Comme beaucoup de matchs des championnats de Ligue 1 et 2, la rencontre avait débuté sous les meilleurs auspices, une ambiance festive associant les deux galeries et s’est achevée avec des échauffourées heureusement rapidement maitrisée par les forces de l’ordre qui surent mettre à profit le petit nombre des supporters de la JSK pour en assurer la protection.
La gravité des événements avaient conduit les correspondants de presse a anticipé, dans le compte rendu de la rencontre, l’annonce des sanctions sévères qui furent effectivement prononcées par la commission de discipline : quatre matchs de suspension (dont deux avec sursis) et une amende. Rien de bien anormal, si ce n’est qu’une lecture de la presse montre que la sanction fut publiée dans l’actualité du club kabyle.  Selon toute vraisemblance, l’information avait une importance plus accrue à Tizi Ouzou qu’à Tadjenanet.
C’est aussi dans la presse sportive (dont les journalistes penchent, cela est normal compte tenu de l’expérience et du temps de présence des deux équipes dans le haut niveau national, sentimentalement plus vers la JSK que vers le CRBT) que viennent des commentaires d’après-match qui établissent que le résultat aurait pu être différent si les joueurs de Tizi Ouzou avaient fait preuve de plus de concentration en fin de match. Comme de bien entendu, lorsque le résultat ne correspond pas aux attentes, les commentaires s’appuient sur des explications, à la limite de la stérilité ou qui du moins ne sont pas très crédibles, faisant la part belle à des justifications plutôt subjectives alors qu’il en existe d’autres qui sont plus objectives ou du moins mesurables ou compréhensibles si on se donne la peine d’y penser.
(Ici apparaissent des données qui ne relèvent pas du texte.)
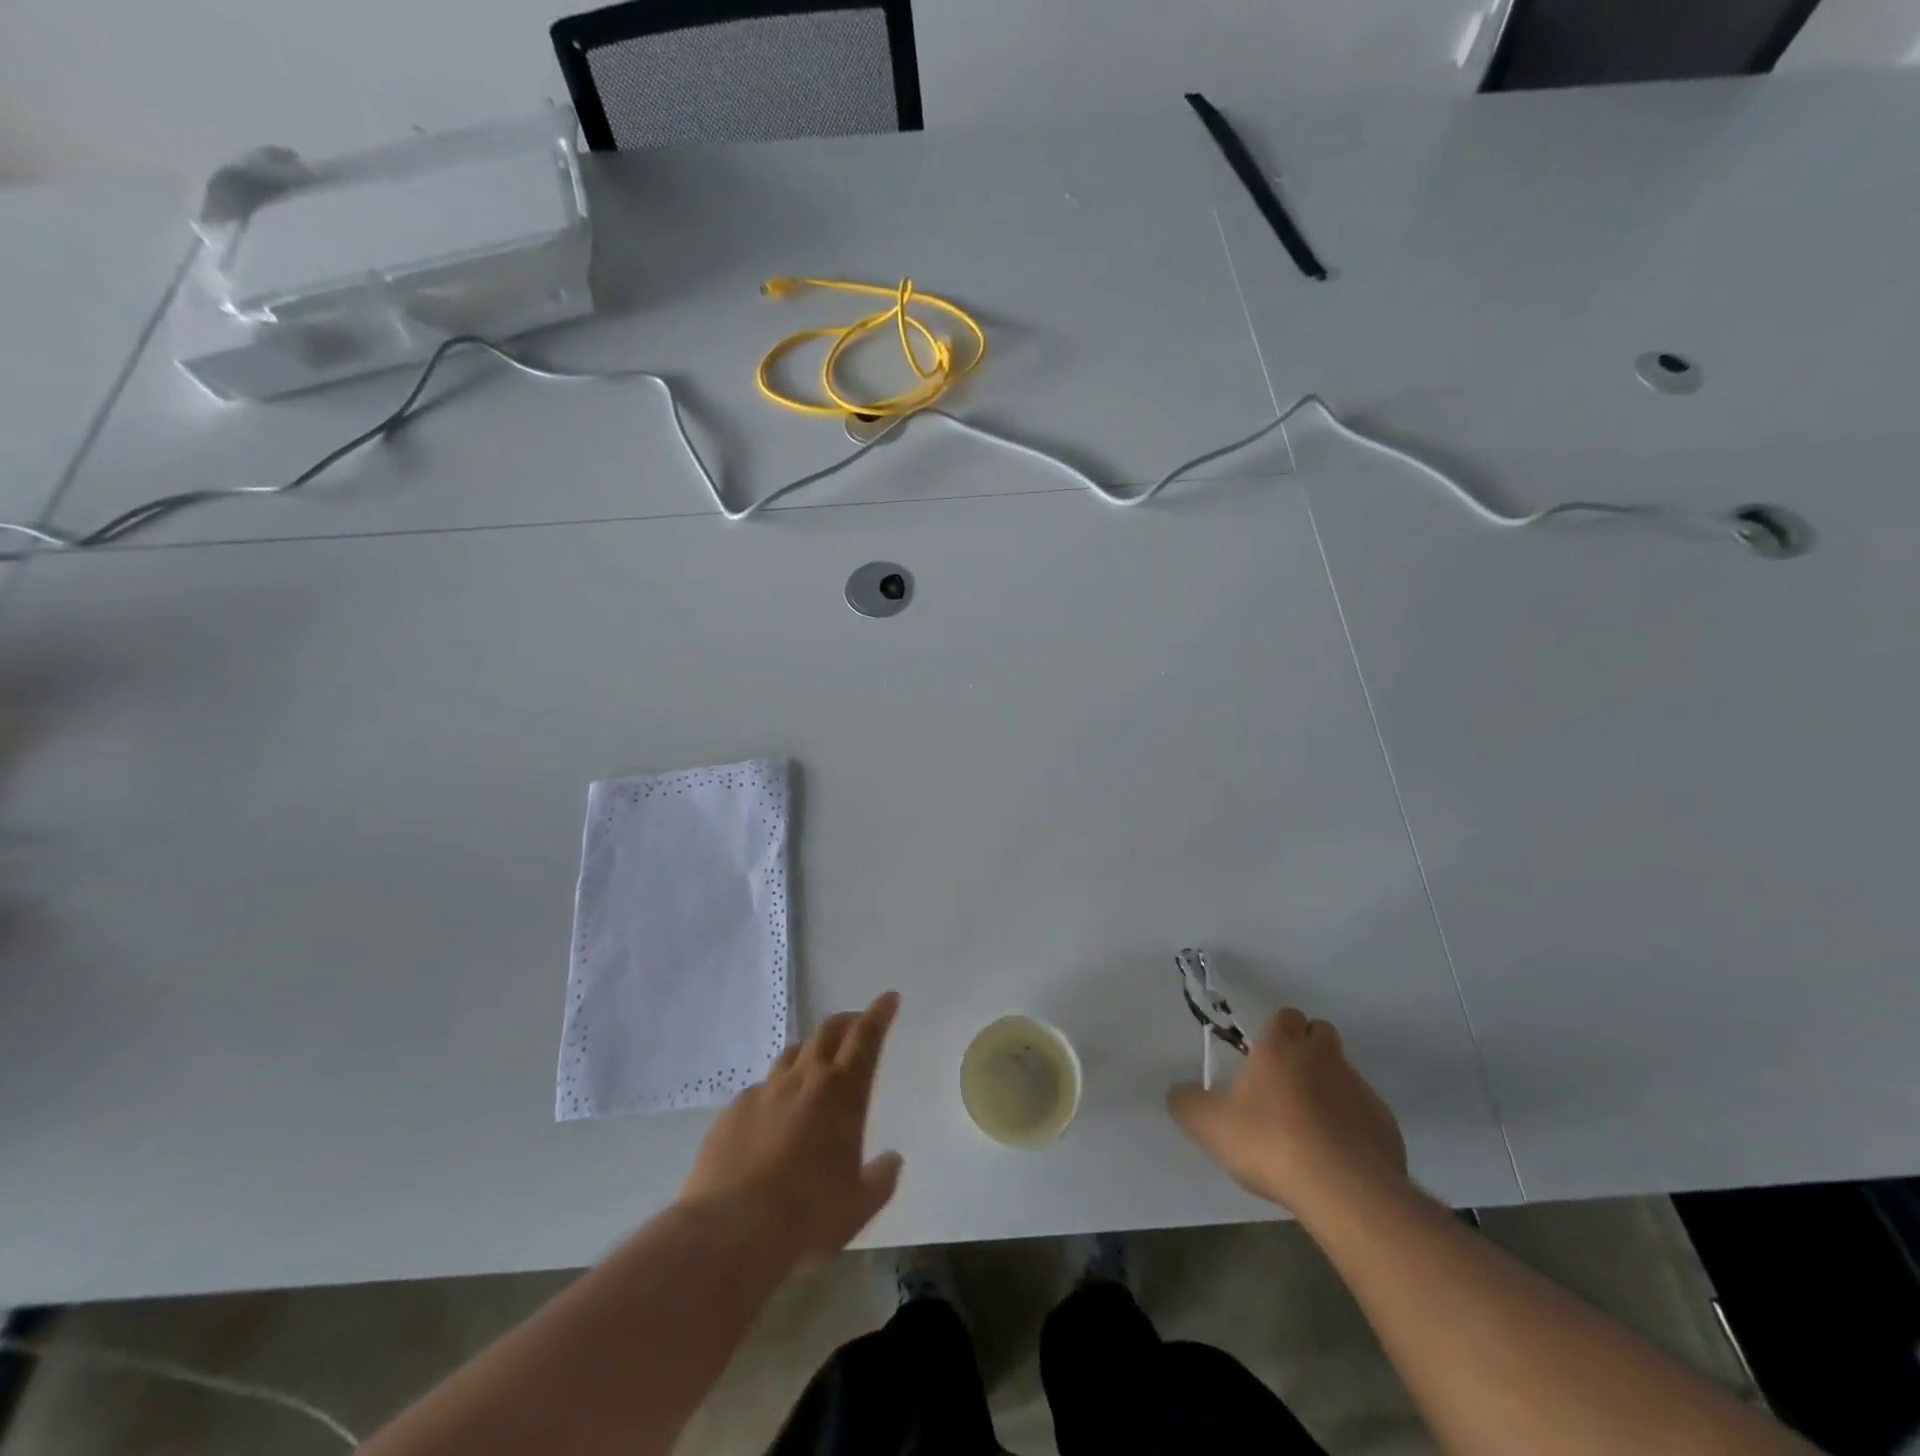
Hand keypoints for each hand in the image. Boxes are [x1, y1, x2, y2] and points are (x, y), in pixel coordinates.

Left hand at [680, 991, 903, 1266]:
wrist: (729, 1231)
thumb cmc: (807, 1217)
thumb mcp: (858, 1207)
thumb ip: (880, 1179)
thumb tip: (892, 1160)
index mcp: (842, 1094)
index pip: (865, 1039)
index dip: (879, 1014)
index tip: (888, 998)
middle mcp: (804, 1080)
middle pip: (827, 1033)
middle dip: (845, 1022)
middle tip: (855, 1023)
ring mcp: (764, 1092)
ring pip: (792, 1055)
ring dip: (810, 1051)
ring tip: (815, 1064)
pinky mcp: (732, 1111)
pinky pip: (760, 1089)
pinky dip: (775, 1091)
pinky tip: (772, 1116)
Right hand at [1168, 1007, 1407, 1220]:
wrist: (1346, 1192)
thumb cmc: (1271, 1143)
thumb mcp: (1210, 1126)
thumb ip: (1188, 1104)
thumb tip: (1177, 1093)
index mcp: (1282, 1047)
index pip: (1286, 1016)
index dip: (1277, 1032)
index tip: (1263, 1057)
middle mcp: (1324, 1058)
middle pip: (1321, 1035)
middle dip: (1307, 1050)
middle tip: (1286, 1085)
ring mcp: (1360, 1090)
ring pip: (1343, 1074)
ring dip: (1329, 1090)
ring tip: (1310, 1130)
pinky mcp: (1386, 1126)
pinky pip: (1365, 1115)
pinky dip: (1352, 1127)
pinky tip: (1336, 1158)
Mais, nous le reconnaissons, cette explication, qui est à la portée de tous, n’est pas souvent mise en avant. Pourtant, elle devrait l’être !
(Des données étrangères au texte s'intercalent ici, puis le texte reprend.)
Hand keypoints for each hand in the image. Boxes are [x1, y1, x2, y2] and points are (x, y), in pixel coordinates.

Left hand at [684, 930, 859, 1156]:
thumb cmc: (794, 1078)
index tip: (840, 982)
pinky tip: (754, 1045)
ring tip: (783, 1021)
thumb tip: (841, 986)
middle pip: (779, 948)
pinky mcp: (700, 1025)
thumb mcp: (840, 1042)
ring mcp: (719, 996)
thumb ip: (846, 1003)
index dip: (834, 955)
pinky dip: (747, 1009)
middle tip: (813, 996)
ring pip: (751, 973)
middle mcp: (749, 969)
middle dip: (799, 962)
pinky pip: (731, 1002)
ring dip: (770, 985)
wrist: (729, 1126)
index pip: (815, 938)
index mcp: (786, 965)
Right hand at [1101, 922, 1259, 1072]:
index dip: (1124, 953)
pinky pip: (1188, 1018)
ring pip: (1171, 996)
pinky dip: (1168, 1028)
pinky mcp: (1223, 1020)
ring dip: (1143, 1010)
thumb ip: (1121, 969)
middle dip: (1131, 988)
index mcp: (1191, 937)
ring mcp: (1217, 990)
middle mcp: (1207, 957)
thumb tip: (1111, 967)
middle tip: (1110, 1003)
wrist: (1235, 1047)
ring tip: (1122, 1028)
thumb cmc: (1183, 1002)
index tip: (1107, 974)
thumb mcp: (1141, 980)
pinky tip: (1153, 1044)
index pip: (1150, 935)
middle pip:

Il est incontestable que la JSK a souffert en fin de rencontre et que Tadjenanet aurait pu s’approprier les trois points de la victoire. Beaucoup d’autres équipes, en déplacement à Tadjenanet, rencontreront ce problème de concentration. A moins qu’elles ne soient véritablement supérieures (sur le plan tactique et superbement bien préparées sur le plan physique) au DRB Tadjenanet.
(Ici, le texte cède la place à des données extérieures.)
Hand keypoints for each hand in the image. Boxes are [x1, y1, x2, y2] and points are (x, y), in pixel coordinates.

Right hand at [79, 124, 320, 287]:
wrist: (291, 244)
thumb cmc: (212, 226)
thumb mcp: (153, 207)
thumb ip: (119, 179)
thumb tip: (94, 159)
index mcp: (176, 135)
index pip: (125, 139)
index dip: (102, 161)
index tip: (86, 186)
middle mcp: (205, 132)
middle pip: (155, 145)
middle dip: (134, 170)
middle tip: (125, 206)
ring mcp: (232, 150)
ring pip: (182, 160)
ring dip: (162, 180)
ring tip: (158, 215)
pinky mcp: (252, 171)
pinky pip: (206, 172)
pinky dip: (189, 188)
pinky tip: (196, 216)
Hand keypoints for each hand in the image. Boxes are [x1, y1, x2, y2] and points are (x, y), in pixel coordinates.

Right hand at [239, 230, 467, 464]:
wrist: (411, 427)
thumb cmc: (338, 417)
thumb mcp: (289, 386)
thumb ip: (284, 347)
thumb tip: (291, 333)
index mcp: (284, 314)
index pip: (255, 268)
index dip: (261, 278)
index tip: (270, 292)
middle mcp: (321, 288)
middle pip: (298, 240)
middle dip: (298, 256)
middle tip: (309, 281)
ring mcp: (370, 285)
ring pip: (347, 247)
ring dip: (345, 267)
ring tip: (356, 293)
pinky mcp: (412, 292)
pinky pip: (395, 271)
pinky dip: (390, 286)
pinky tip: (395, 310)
Le comportement odieux des pseudo-supporters du DRBT n’avaient aucune raison d’être. Ce n’est pas faire injure à leurs joueurs et à l’entraineur que d’affirmer péremptoirement que leur équipe est en apprentissage du haut niveau. Cette équipe nouvellement venue (6 matchs) dans l’élite footballistique nationale dispose d’un avantage naturel (semblable à l’₺avantage comparatif₺ en économie) qu’un grand nombre d’équipes mieux considérées ne possède pas. Nous citerons à titre d’exemples des équipes huppées telles que le MCA, l’USMA, le MOB, le MCO dont la réputation n’est plus à faire. On pourra ajouter à cette liste, pour compléter cet inventaire, dont la référence en matière de beau jeu et de formation est reconnue de tous les observateurs, l’USMH, le NAHD, l’ASMO, le RCA et l’USMB. De notre point de vue, seules les équipes de l’ESS, du CSC, la JSS sauront tirer leur épingle du jeu. Elles jouissent du même avantage.